# Job item
Copy the lines of the data below exactly, starting at the first and stopping after the line that contains "X365125000Y-49847500D02*"; include no pictures.

━━ Supplied records

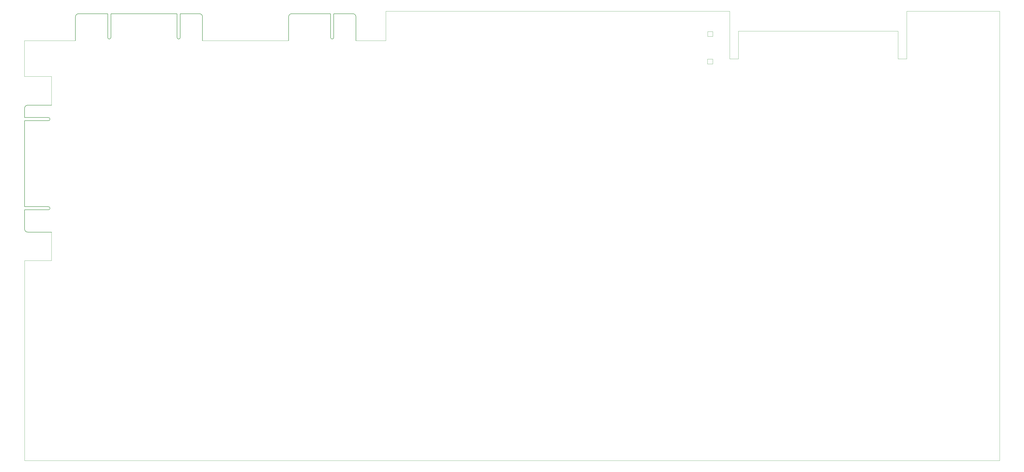
<source format=gm1>
G04 #@! TF.GenerationSoftware,KiCad,Pcbnew,8.0.6*
G04 #@! TF.CreationDate,2024-11-24T22:49:28+01:00*
G04 #@! TF.ProjectId,cbm_ultipet_v1,63626d5f-756c-4746-9970-65745f76312e,rev?*
G04 #@! TF.SameCoordinates,Original*
G04 #@! TF.FileFunction,Profile,NP*
%FSLAX46Y46*%
G04 Gerber Fmt 4.6, Leading zero omitted, Abs format (unit mm)*
G04 Created by KiCad (PCBNEW 8.0.6) date 2024-11-24 22:49:28*
%MOMM*%
%LPD*%
G01*
G04 APERTURE LIST*
G04 #@! TA.AperFunction,Profile*
%ADD10C,0.100000*%
G04 #@! TD*
G04 #@! TA.AperFunction,Profile*
%ADD11C,0.050000*%
G04 #@! TD*
G04 #@! TA.AperFunction,Profile*
%ADD12C,0.127000*%
G04 #@! TD*
G04 APERTURE END LIST*
D10*
X368617500Y-41910000D02*
X405765000Y-41910000D01*
X297815000Y-41910000D02*
X297815000Y-60960000D01*
X160337500Y-53657500D02*
X160337500Y-41910000D01*
D11*
X26670000Y-130238310D02*
X26670000Y-141605000D01*
D10*
X405765000Y-221675689D02*
X15875000Y-221675689D01*
D11*
X15875000Y-141605000D02*
X15875000Y-221615000D01*
D10*
X160337500Y-41910000D02*
X297815000Y-41910000D01*
X365125000Y-60960000D02*
X368617500Y-60960000D01*
X405765000Y-41910000D02*
X405765000Y-221615000D01*
D11*
X15847482Y-53657500D02*
X15847482Y-67945000D01*
D10*
X87050000Y-53657500D02*
X121480000Y-53657500D01*
D11*
X26670000Y-141605000D02*
X15875000Y-141605000D01*
D10*
X301307500Y-60960000D02*
X301307500Y-49847500D01*
X148394000Y-53657500D02*
X160337500Y-53657500D01*
X362915200Y-49845000D02*
X365125000Y-49845000D01*
D11*
X26670000Y-79502000D02*
X26670000Y-67945000D01*
X26670000Y-67945000D02*
X15852890Y-67945000D01*
D10*
X365125000Y-49847500D02*
X365125000Y-60960000D01*
X301307500Y-49847500D02*
X303530000Y-49847500D01*
X368617500Y-60932004D02*
X368617500Y-41910000D01*
X297815000Y-60960000D02*
X301307500Y-60960000D01*
X15875000Y-53657500D02*
X36249500Y-53657500D01*
D11*
X291039828Y-61001408D02*
X288939828Y-61001408D01*
X288939828Y-63001408D01*
X291039828Y-63001408D01*
X291039828Y-61001408D01*
X291089828Y-50001408D02*
X288989828Y-50001408D01*
X288989828Y-52001408D01*
X291089828Y-52001408D01*
X291089828Y-50001408D01*
D12*
X121473565Y-44153750D02*
X121473565Y-53678750D01*
X138262965Y-42883750D02*
X122743565Y-42883750D01*
X138262965Y-42883750D02*
X138262965Y-52408750D01*
X139532965Y-42883750D02*
X139532965Y-52408750D01*
X147127565Y-42883750D02*
X139532965Y-42883750D01*
X148397565Y-53678750D02*
X148397565Y-44153750D01*
X121473565Y-44153750D02*
G75*
G02*
X122743565Y-42883750I1270000J0D01*
G01*
X138897965Y-53043750D02*
G75*
G02*
X138262965Y-52408750I-1J634999D01*
G01*
X139532965Y-52408750D02*
G75*
G02*
X138897965Y-53043750I-634999J-1D01*
G01*
X147127565Y-42883750D02*
G75*
G02*
X148397565Y-44153750I1J-1269999D01*
G01*
D11*
X362915200Y-49822100D02*
X303530000Y-49822100D01*
D12*
X15905877Y-80744215D02*
X15905877Y-84427215D01*
X15905877Y-84427215D02*
X25430877Y-84427215D01*
X15905877Y-85697215D02*
X15905877Y-120088815D01*
X15905877Y-85697215D02*
X25430877Y-85697215D01*
X15905877Y-120088815D02*
X25430877Y-120088815D01*
X15905877Y-121358815D02*
X15905877Y-129004215D01*
X15905877Y-121358815D02*
X25430877Y-121358815D01*
X17175877Y-130274215D02*
X26700877Y-130274215D01*
X26700877Y-79474215D02*
X17175877Y-79474215D01*
X15905877Y-80744215D02*
G75*
G02*
X17175877Y-79474215I1269999J1D01*
G01*
X17175877Y-130274215D02*
G75*
G02*
X15905877Y-129004215I0J1270000D01*
G01*
X25430877Y-84427215D02*
G75*
G02*
X26065877Y-85062215I1J-634999D01*
G01*
X25430877Y-120088815D02*
G75*
G02*
X26065877Y-120723815I0J-635000D01*
G01*
X26065877Y-85062215D02*
G75*
G02*
X25430877Y-85697215I-634999J-1D01*
G01*
X26065877Y-120723815D02*
G75*
G02*
X25430877Y-121358815I-635000J0D01*
G01*
X36249750Y-44151750D02*
X36249750Y-53676750D01*
X49127550Y-42881750D02*
X37519750Y-42881750D01*
X49127550Y-42881750D02*
X49127550Y-52406750D01*
X50397550Y-42881750D02*
X50397550Y-52406750D01*
X76864350Y-42881750D02*
X50397550Y-42881750D01*
X76864350Y-42881750D02*
X76864350Y-52406750D01*
X78134350Y-42881750D02*
X78134350Y-52406750D01*
X85779750Y-42881750D02*
X78134350Y-42881750D01*
X87049750Y-53676750D02*
X87049750Y-44151750D01*
X36249750Y-44151750D02*
G75*
G02*
X37519750Y-42881750I1270000J0D01*
G01*
X49762550Y-53041750D02*
G75*
G02*
X49127550Y-52406750I0J635000D01*
G01*
X50397550Y-52406750D02*
G75*
G02*
X49762550Y-53041750I-635000J0D01*
G01*
X77499350Y-53041750D02*
G75*
G02*
X76864350Y-52406750I-1J634999D01*
G01*
X78134350Y-52406750D02*
G75*
G02*
X77499350Y-53041750I-634999J-1D01*
G01*
X85779750Y-42881750D02*
G75*
G02*
X87049750Y-44151750I1J-1269999D01*
G01*
M02*

</source>
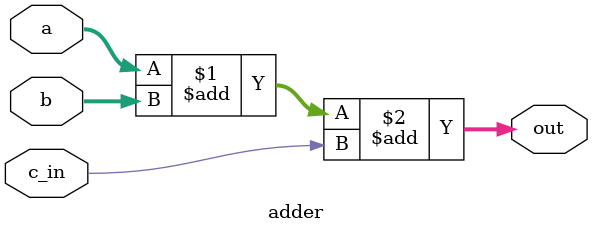
<source format=v>
module adder (
    input [3:0] a,b,
    input c_in,
    output [4:0] out
);

    assign out = a + b + c_in;

endmodule
</source>
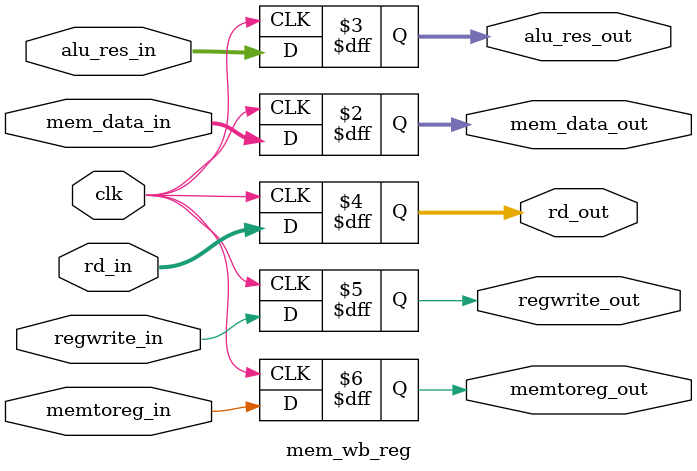
<source format=sv>

module if_id_reg(
  input logic clk,
  input logic flush,
  input logic stall,
  input logic [31:0] pc_in,
  input logic [31:0] instr_in,
  output logic [31:0] pc_out,
  output logic [31:0] instr_out
);
  logic [31:0] pc_r, instr_r;
  
  always_ff @(posedge clk) begin
    if (flush) begin
      pc_r <= 32'd0;
      instr_r <= 32'd0;
    end else if (!stall) begin
      pc_r <= pc_in;
      instr_r <= instr_in;
    end
  end
  
  assign pc_out = pc_r;
  assign instr_out = instr_r;
endmodule

// ==============================================================================

// ID/EX Pipeline Register
module id_ex_reg(
  input logic clk,
  input logic flush,
  input logic [31:0] pc_in,
  input logic [31:0] rd1_in,
  input logic [31:0] rd2_in,
  input logic [31:0] imm_in,
  input logic [4:0] rs1_in,
  input logic [4:0] rs2_in,
  input logic [4:0] rd_in,
  input logic regwrite_in,
  input logic memtoreg_in,
  input logic memread_in,
  input logic memwrite_in,
  input logic branch_in,
  input logic [1:0] aluop_in,
  input logic alusrc_in,
  output logic [31:0] pc_out,
  output logic [31:0] rd1_out,
  output logic [31:0] rd2_out,
  output logic [31:0] imm_out,
  output logic [4:0] rs1_out,
  output logic [4:0] rs2_out,
  output logic [4:0] rd_out,
  output logic regwrite_out,
  output logic memtoreg_out,
  output logic memread_out,
  output logic memwrite_out,
  output logic branch_out,
  output logic [1:0] aluop_out,
  output logic alusrc_out
);
  always_ff @(posedge clk) begin
    if (flush) begin
      pc_out <= '0;
      rd1_out <= '0;
      rd2_out <= '0;
      imm_out <= '0;
      rs1_out <= '0;
      rs2_out <= '0;
      rd_out <= '0;
      regwrite_out <= '0;
      memtoreg_out <= '0;
      memread_out <= '0;
      memwrite_out <= '0;
      branch_out <= '0;
      aluop_out <= '0;
      alusrc_out <= '0;
    end else begin
      pc_out <= pc_in;
      rd1_out <= rd1_in;
      rd2_out <= rd2_in;
      imm_out <= imm_in;
      rs1_out <= rs1_in;
      rs2_out <= rs2_in;
      rd_out <= rd_in;
      regwrite_out <= regwrite_in;
      memtoreg_out <= memtoreg_in;
      memread_out <= memread_in;
      memwrite_out <= memwrite_in;
      branch_out <= branch_in;
      aluop_out <= aluop_in;
      alusrc_out <= alusrc_in;
    end
  end
endmodule

// ==============================================================================

// EX/MEM Pipeline Register
module ex_mem_reg(
  input logic clk,
  input logic [31:0] alu_res_in,
  input logic [31:0] rd2_in,
  input logic [4:0] rd_in,
  input logic regwrite_in,
  input logic memtoreg_in,
  input logic memread_in,
  input logic memwrite_in,
  output logic [31:0] alu_res_out,
  output logic [31:0] rd2_out,
  output logic [4:0] rd_out,
  output logic regwrite_out,
  output logic memtoreg_out,
  output logic memread_out,
  output logic memwrite_out
);
  always_ff @(posedge clk) begin
    alu_res_out <= alu_res_in;
    rd2_out <= rd2_in;
    rd_out <= rd_in;
    regwrite_out <= regwrite_in;
    memtoreg_out <= memtoreg_in;
    memread_out <= memread_in;
    memwrite_out <= memwrite_in;
  end
endmodule

// ==============================================================================

// MEM/WB Pipeline Register
module mem_wb_reg(
  input logic clk,
  input logic [31:0] mem_data_in,
  input logic [31:0] alu_res_in,
  input logic [4:0] rd_in,
  input logic regwrite_in,
  input logic memtoreg_in,
  output logic [31:0] mem_data_out,
  output logic [31:0] alu_res_out,
  output logic [4:0] rd_out,
  output logic regwrite_out,
  output logic memtoreg_out
);
  always_ff @(posedge clk) begin
    mem_data_out <= mem_data_in;
    alu_res_out <= alu_res_in;
    rd_out <= rd_in;
    regwrite_out <= regwrite_in;
    memtoreg_out <= memtoreg_in;
  end
endmodule

// =============================================================================="

</source>
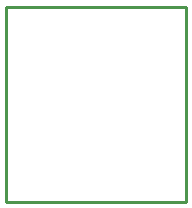
<source format=gbr>
G04 EAGLE Gerber RS-274X export*
G75*
%MOMM*%
%FSLAX34Y34*%
%LPD*%
%IN*%
%IPPOS*%
%AMOC8*
5,1,8,0,0,1.08239X$1,22.5*%
G01*
%ADD10C,0.254000*%


D10*
X0Y0D02*
X152400Y0D01*
X152400Y165100D01*
X0Y165100D01*
X0Y0D01*
M02*

</source>
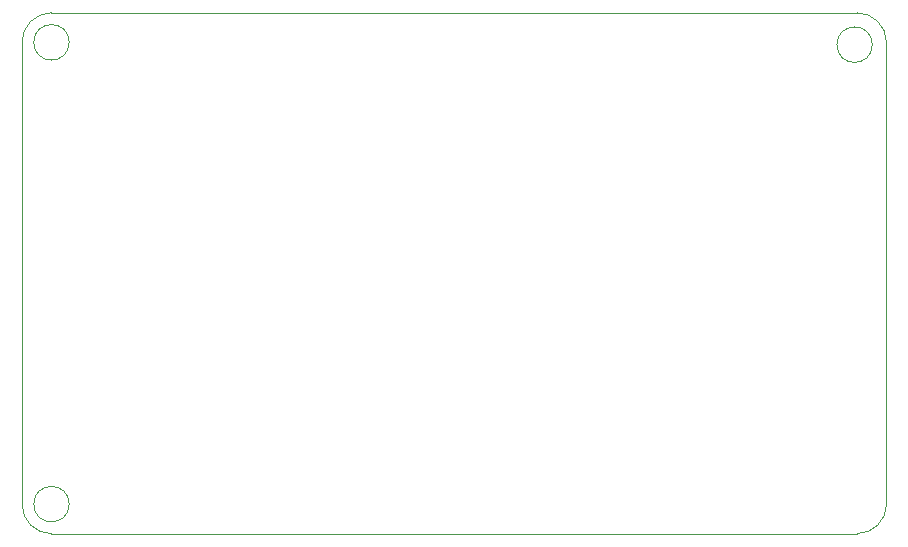
<source format=gbr>
%TF.GenerationSoftware,KiCad,Pcbnew,9.0.7*%
%TF.CreationDate,2026-02-04T09:14:49-08:00*%
%TF.ProjectId,BasicDatalogger,42617369-6344-4617-9461-6c6f67676572,rev?*%
%TF.SameCoordinates,Original*%
%TF.FileFunction,Profile,NP*%
%FSLAX46Y46*%
G04 Gerber Fmt 4.6, Leading zero omitted, Abs format (unit mm)*
G04 Created by KiCad (PCBNEW 9.0.7) date 2026-02-04 09:14:49*
%MOMM*%
%LPD*%
G01*
G04 APERTURE LIST*
%TA.AperFunction,Profile*%
%ADD10C,0.050000*%
%TD*%
G04 APERTURE END LIST*
D10*
X73400000Y-31800000D02*
G75*
G02*
X75900000Y-29300000I2500000J0D01*
G01*
X146600000Y-70900000D02*
G75*
G02*
X144100000Y-73400000I-2500000J0D01*
G01*
X73400000Y-70900000D02*
X73400000Y-31800000D01*
X144100000Y-73400000D02*
X75900000Y-73400000D01*
X146600000Y-31800000D02*
X146600000Y-70900000D01*
X145400000Y-32000000D02*
G75*
G02*
X142400000Y-32000000I-1500000J0D01*
G01*
X142400000Y-32000000D02*
G75*
G02*
X145400000Y-32000000I1500000J0D01*
G01*
X144100000Y-29300000D02*
G75*
G02*
X146600000Y-31800000I0J-2500000D01*
G01*
X75900000Y-73400000D02*
G75*
G02*
X73400000Y-70900000I0J2500000D01*
G01*
X77400000Y-31800000D02*
G75*
G02*
X74400000Y-31800000I-1500000J0D01*
G01*
X74400000Y-31800000D02*
G75*
G02*
X77400000Y-31800000I1500000J0D01*
G01*
X77400000Y-70900000D02*
G75*
G02*
X74400000Y-70900000I-1500000J0D01*
G01*
X74400000Y-70900000D02*
G75*
G02*
X77400000Y-70900000I1500000J0D01*
G01*
X75900000Y-29300000D02*
X144100000Y-29300000D01*
M02*

</source>
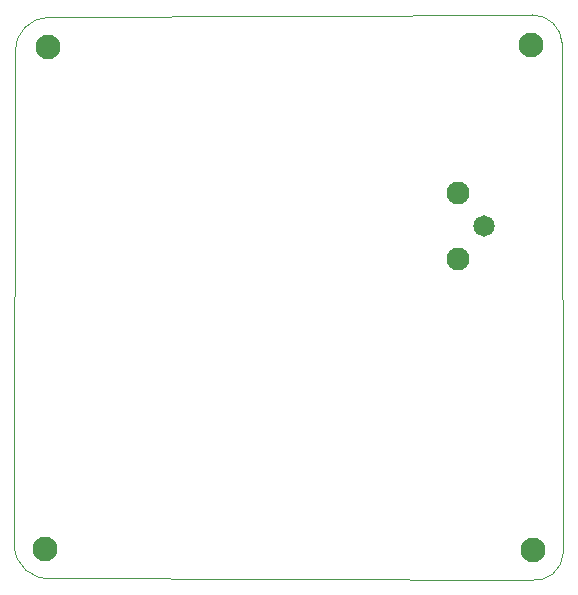
<source format=gbr>
%TF.GenerationSoftware,KiCad,Pcbnew,(6.0.7)*%
%TF.CreationDate,2022-11-05T01:20:28+05:30*%
%TF.ProjectId,Interface_PCB,496e7465-7266-4616-9365-5f5043422e6b,rev?*%
%TF.SameCoordinates,Original*%
%TF.FileFunction,Soldermask,Bot*%
%TF.FilePolarity,Negative*%
%FSLAX46Y46*%
G04 Gerber Fmt 4.6, Leading zero omitted, Abs format (unit mm)*
G04 Created by KiCad (PCBNEW (6.0.7)) date 2022-11-05 01:20:28*
%MOMM*%
%LPD*%
G01*
G04 APERTURE LIST*
%TA.AperFunction,Profile*%
%ADD10C,0.100000*%
%TD*%
%ADD11C,2.100000*%
%ADD12C,1.950000*%
%ADD13C,1.815000*%
G04 APERTURE END LIST*
D10*
X117094000Y-83007162D02*
G75*
G03*
X114147600Y-86004400I-400J-2946438D01*
G01*
X117246400Y-130530600D02*
X157748260Y-130697260D01*
X160477221Y-85216999D02*
G75*
G03*
X157962600Y-82829400I-2514621J-130401D01*
G01*
X157748256Y-130697285D02*
G75*
G03*
X160578800Y-128371600I379644J2423285D01*
G01*
X114096800Y-127736600D02*
X114147600Y-86004400D01*
X117094000Y-83007200D02*
X157962600Y-82829400D01*
X160477200Y-85217000D02*
X160578800Y-128371600D01*
X114096788Y-127736600D02*
G75*
G03*
X117246400Y-130530600I2834212J22700D01*
G01*
D11*
%TO.C,H2*%
X116679909Y-128042414D03*
%TD*%
%TO.C,H3*%
X116941600Y-85572600D03*
%TD*%
%TO.C,H1*%
X157810200Y-85369400D03*
%TD*%
%TO.C,H4*%
X157980309Y-128144014D03*
%TD*%
D12*
%TO.C,USB*%
X151679400Y-103485600D03*
X151679400Y-97885600D03*
D13*
X153828400Y-100685600D03*
%TD*%
M02*

</source>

━━━━

# Solution to the problem
<source format=gm1>
G04 #@! TF.GenerationSoftware,KiCad,Pcbnew,8.0.6*
G04 #@! TF.CreationDate,2024-11-24T22:49:28+01:00*
G04 #@! TF.ProjectId,cbm_ultipet_v1,63626d5f-756c-4746-9970-65745f76312e,rev?*
G04 #@! TF.SameCoordinates,Original*
G04 #@! TF.FileFunction,Profile,NP*
%FSLAX46Y46*%
G04 Gerber Fmt 4.6, Leading zero omitted, Abs format (unit mm)*
G04 Created by KiCad (PCBNEW 8.0.6) date 2024-11-24 22:49:28*
%MOMM*%
%LPD*%
G01*
G04 APERTURE LIST*
G04 #@! TA.AperFunction,Profile*
%ADD10C,0.100000*%
G04 #@! TD*
G04 #@! TA.AperFunction,Profile*
%ADD11C,0.050000*%
G04 #@! TD*
G04 #@! TA.AperFunction,Profile*
%ADD12C,0.127000*%
G04 #@! TD*
G04 APERTURE END LIST*
D10*
X368617500Y-41910000D02*
X405765000Y-41910000D01*
X297815000Y-41910000D02*
X297815000Y-60960000D01*
X160337500Y-53657500D02*
X160337500Y-41910000D01*
D11*
X26670000Y-130238310D02*
X26670000Y-141605000D01*
D10*
X405765000Y-221675689D02*
X15875000Y-221675689D01*
D11*
X15875000Y-141605000D02*
X15875000Y-221615000D01*
D10*
X160337500Y-41910000D02*
X297815000Y-41910000D01*
X365125000Y-60960000D02*
X368617500Y-60960000D01*
X405765000Y-41910000D02*
X405765000Y-221615000D01*
D11*
X15847482Y-53657500D02*
X15847482Y-67945000D01*
D10*
X87050000Y-53657500D02*
X121480000Y-53657500D01*
D11*
X26670000Y-141605000D02*
X15875000Y-141605000D01*
D10*
X301307500Y-60960000D02*
X301307500Y-49847500D01*
X148394000Y-53657500D02*
X160337500Y-53657500D01*
X362915200Y-49845000D02*
X365125000Y-49845000D01*
D11*
X26670000Y-79502000D02*
X26670000Y-67945000D01*
X26670000Y-67945000D02*
X15852890Y-67945000D01*
D10*
X365125000Y-49847500D02*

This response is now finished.